I am trying to solve some convex optimization problems.
$$ C = \{x \in R^n \mid x^TAx + b^Tx + c \leq 0\} $$
where $A\in S^n, b\in R^n$ and $c\in R$
Question is to show that the intersection of $C$ and the hyperplane defined by $g^Tx + h = 0$ with $g\neq 0$ is convex iff $A + \lambda gg^T \succeq 0$ for some $\lambda \in R$
I am having a hard time to geometrically interpret that. Like how $A + \lambda gg^T$ can become positive semi-definite. I have solution to it here (Page # 8 Exercise 2.10 b)
I am thinking it like using toy example in $R^2$ let $$A = \left[ \begin{array}{ccc} -1 & 0 \\ 0 & -1 \end{array} \right], g = \left[ \begin{array}{ccc} 2 & 2 \end{array} \right]^T$$
Though I did some basic sum of $A + \lambda gg^T$ and it makes it positive semi-definite (psd) but I want to understand geometric intuition behind it. Also I understood some part of solution where it is taking intersection of $C$ and $H$, but then I have no clue how he shifted it to sum of matrices.
One thing I know from previous exercise that if a matrix is psd then set generated by its quadratic inequality would be convex. It would be great help if:
1) Someone could help me in understanding how summation of two matrices which are not necessarily psd, can make it psd?
2) "How" the information from eigendecomposition of $A$ can be used here?
3) Also I noticed that other matrix has linearly dependent rows so is it necessary that it should be linearly dependent or the other matrix could make the sum psd.
P.S. This is not a homework. This is my understanding to this question that they want us to know that sum of matrices can make the matrix psd and the set generated by it, convex. Other intuition behind this exercise would be great help as well. Thanks.
Suppose $A$ is a real symmetric matrix that is not positive definite, so there is a vector $v$ with $v^T A v < 0$. If we take $B = A + \lambda g g^T$, we have $v^T B v = v^T A v + \lambda (g^T v)^2$, and this is nonnegative as long as $g^T v \ne 0$ and $\lambda$ is large enough.

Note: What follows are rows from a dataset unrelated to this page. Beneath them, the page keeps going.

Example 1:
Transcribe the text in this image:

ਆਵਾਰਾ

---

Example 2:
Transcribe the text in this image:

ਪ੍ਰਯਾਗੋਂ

If $A$ has just a single, simple negative eigenvalue $\mu$ with eigenvector $v_\mu$, all other eigenvalues being nonnegative, we can represent any vector $x$ as $x = c_0 v_\mu + w$, where $w$ is in the span of the eigenvectors for nonnegative eigenvalues, and $w^T A w \ge 0$ while $v_\mu^T A w = 0$. Now
$$ x^T B x = c_0^2 v_\mu^T A v_\mu + w^T A w + \lambda c_0^2 (g^T v_\mu)^2 + \lambda (g^T w )^2 \ge c_0^2 (\mu v_\mu^T v_\mu + \lambda (g^T v_\mu)^2)$$ and this will be nonnegative as long as $g^T v_\mu \ne 0$ and $\lambda$ is large enough.
On the other hand, this won't work if $A$ has two negative eigenvalues (or a negative eigenvalue of multiplicity $> 1$), because then whatever $g$ you choose there will be a nonzero $v$ orthogonal to $g$ in the space spanned by the eigenvectors for negative eigenvalues; you'll then have $v^T B v = v^T A v < 0$.
Your "toy example" does not work, because the negative eigenvalue $-1$ has multiplicity $2$. If you take the given $g$, $$ A + \lambda g g^T = \pmatrix{4 \lambda - 1 & 4\lambda\cr 4 \lambda & 4 \lambda - 1\cr}$$ is not psd, because it still has eigenvector $(1,-1)^T$ (a vector orthogonal to $g$) for eigenvalue $-1$.